-- Task item --
No line before the one containing "EPA No: 000961-00417-000000" should appear; that line and all lines after it, through the end of the data, are to be set down exactly.

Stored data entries
════

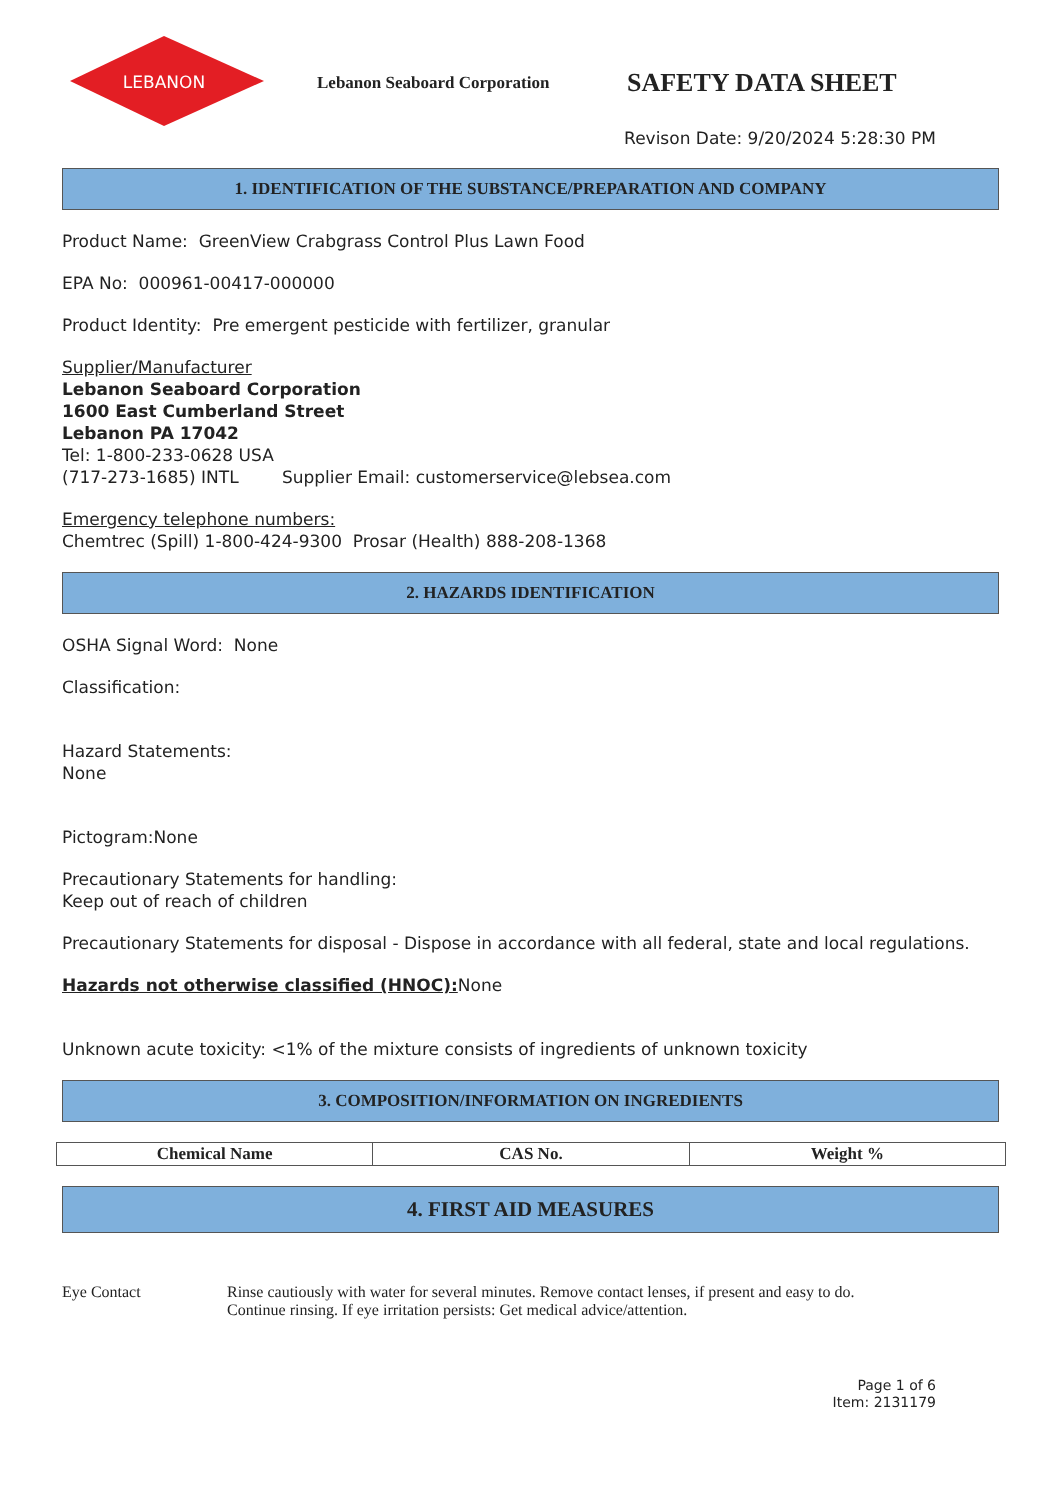LEBANON
Lebanon Seaboard Corporation
SAFETY DATA SHEET
Revison Date: 9/20/2024 5:28:30 PM
1. IDENTIFICATION OF THE SUBSTANCE/PREPARATION AND COMPANY
Product Name: GreenView Crabgrass Control Plus Lawn Food
EPA No: 000961-00417-000000
Product Identity: Pre emergent pesticide with fertilizer, granular
Supplier/Manufacturer
Lebanon Seaboard Corporation
1600 East Cumberland Street
Lebanon PA 17042
Tel: 1-800-233-0628 USA
(717-273-1685) INTL Supplier Email: customerservice@lebsea.com
Emergency telephone numbers:
Chemtrec (Spill) 1-800-424-9300 Prosar (Health) 888-208-1368
2. HAZARDS IDENTIFICATION
OSHA Signal Word: None
Classification:
Hazard Statements:
None
Pictogram:None
Precautionary Statements for handling:
Keep out of reach of children
Precautionary Statements for disposal - Dispose in accordance with all federal, state and local regulations.
Hazards not otherwise classified (HNOC): None
Unknown acute toxicity: <1% of the mixture consists of ingredients of unknown toxicity
3. COMPOSITION/INFORMATION ON INGREDIENTS
| Chemical Name | CAS No. | Weight % |
| --- | --- | --- |
4. FIRST AID MEASURES
Eye Contact Rinse cautiously with water for several minutes. Remove contact lenses, if present and easy to do.
Continue rinsing. If eye irritation persists: Get medical advice/attention.
Page 1 of 6
Item: 2131179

════

-- Output below --
EPA No: 000961-00417-000000
Product Identity: Pre emergent pesticide with fertilizer, granular
Supplier/Manufacturer
Lebanon Seaboard Corporation
1600 East Cumberland Street
Lebanon PA 17042
Tel: 1-800-233-0628 USA
(717-273-1685) INTL Supplier Email: customerservice@lebsea.com
Emergency telephone numbers:
Chemtrec (Spill) 1-800-424-9300 Prosar (Health) 888-208-1368
2. HAZARDS IDENTIFICATION
OSHA Signal Word: None
Classification:
Hazard Statements:
None
Pictogram:None
Precautionary Statements for handling:
Keep out of reach of children
Precautionary Statements for disposal - Dispose in accordance with all federal, state and local regulations.
Hazards not otherwise classified (HNOC): None
Unknown acute toxicity: <1% of the mixture consists of ingredients of unknown toxicity
3. COMPOSITION/INFORMATION ON INGREDIENTS
| Chemical Name | CAS No. | Weight % |
| --- | --- | --- |
4. FIRST AID MEASURES
Eye Contact Rinse cautiously with water for several minutes. Remove contact lenses, if present and easy to do.
Continue rinsing. If eye irritation persists: Get medical advice/attention.
Page 1 of 6
Item: 2131179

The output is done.